● **WHAT TO DO**:
Your answer should consist of the lines in the listing that hold "hand".
□ □ □ □
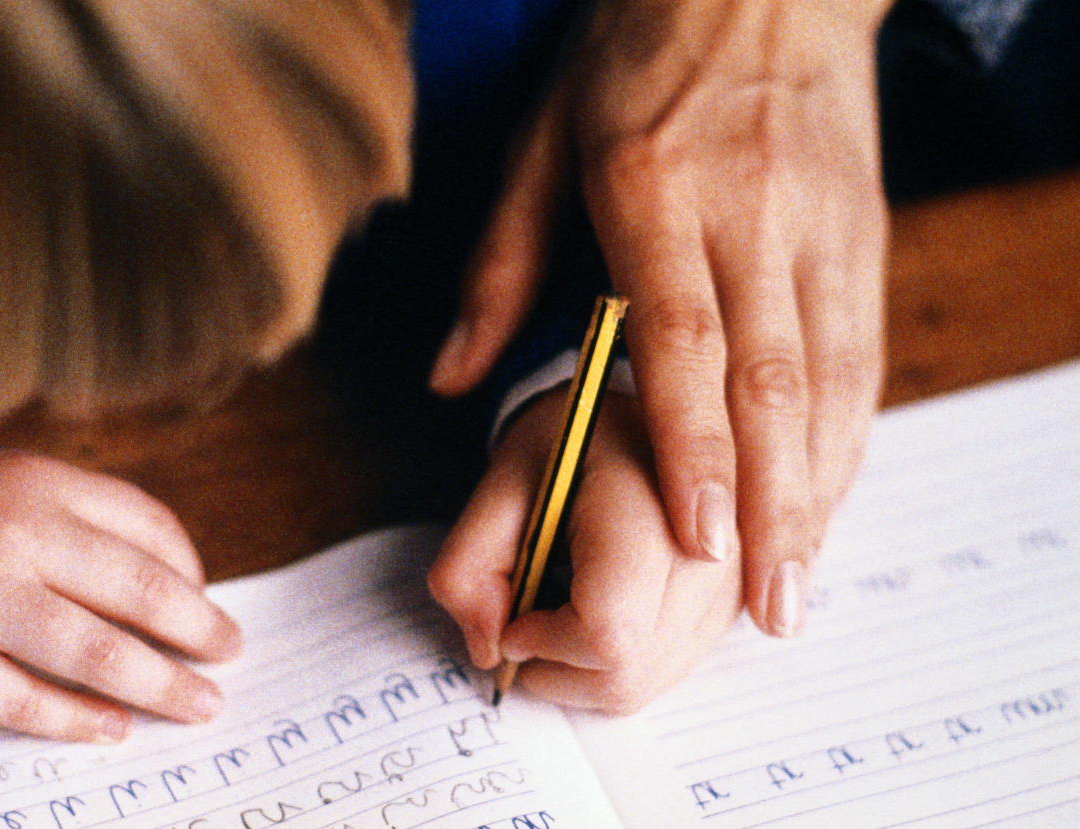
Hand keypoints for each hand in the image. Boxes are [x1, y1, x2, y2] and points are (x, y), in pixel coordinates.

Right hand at [0, 444, 242, 742]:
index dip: (193, 576)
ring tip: (199, 703)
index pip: (148, 529)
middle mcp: (11, 537)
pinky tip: (116, 728)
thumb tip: (185, 588)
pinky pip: (23, 701)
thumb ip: (96, 524)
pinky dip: (78, 720)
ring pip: (93, 652)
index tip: (214, 609)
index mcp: (41, 486)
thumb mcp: (23, 486)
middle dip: (197, 631)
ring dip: (160, 684)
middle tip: (232, 656)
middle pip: (136, 592)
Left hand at [429, 389, 740, 711]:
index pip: (608, 630)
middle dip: (555, 665)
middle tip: (527, 619)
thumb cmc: (571, 446)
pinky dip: (617, 664)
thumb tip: (491, 650)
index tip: (516, 613)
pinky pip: (664, 673)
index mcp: (654, 498)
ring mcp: (736, 581)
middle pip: (624, 673)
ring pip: (644, 685)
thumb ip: (471, 561)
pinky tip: (600, 613)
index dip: (545, 640)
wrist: (643, 415)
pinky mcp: (737, 603)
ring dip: (582, 671)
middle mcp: (715, 545)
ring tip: (561, 608)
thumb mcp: (503, 480)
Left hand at [431, 0, 889, 635]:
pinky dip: (847, 432)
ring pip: (829, 376)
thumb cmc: (634, 53)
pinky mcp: (859, 230)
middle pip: (770, 380)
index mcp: (655, 191)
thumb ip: (498, 269)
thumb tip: (451, 378)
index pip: (685, 340)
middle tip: (767, 606)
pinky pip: (859, 349)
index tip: (700, 541)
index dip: (695, 449)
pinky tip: (831, 492)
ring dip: (819, 486)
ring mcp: (818, 222)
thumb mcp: (541, 141)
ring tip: (801, 579)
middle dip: (770, 504)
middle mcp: (751, 213)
□ □ □ □
● **RESPONSE BELOW**:
Hand keypoints for each hand in the image. Boxes are [x1, y1, x2, y2] and points are (x, y), in pixel coordinates.
Right hand at [0, 444, 242, 742]:
Left hand at [429, 389, 740, 711]:
Left hand at [431, 0, 889, 635]:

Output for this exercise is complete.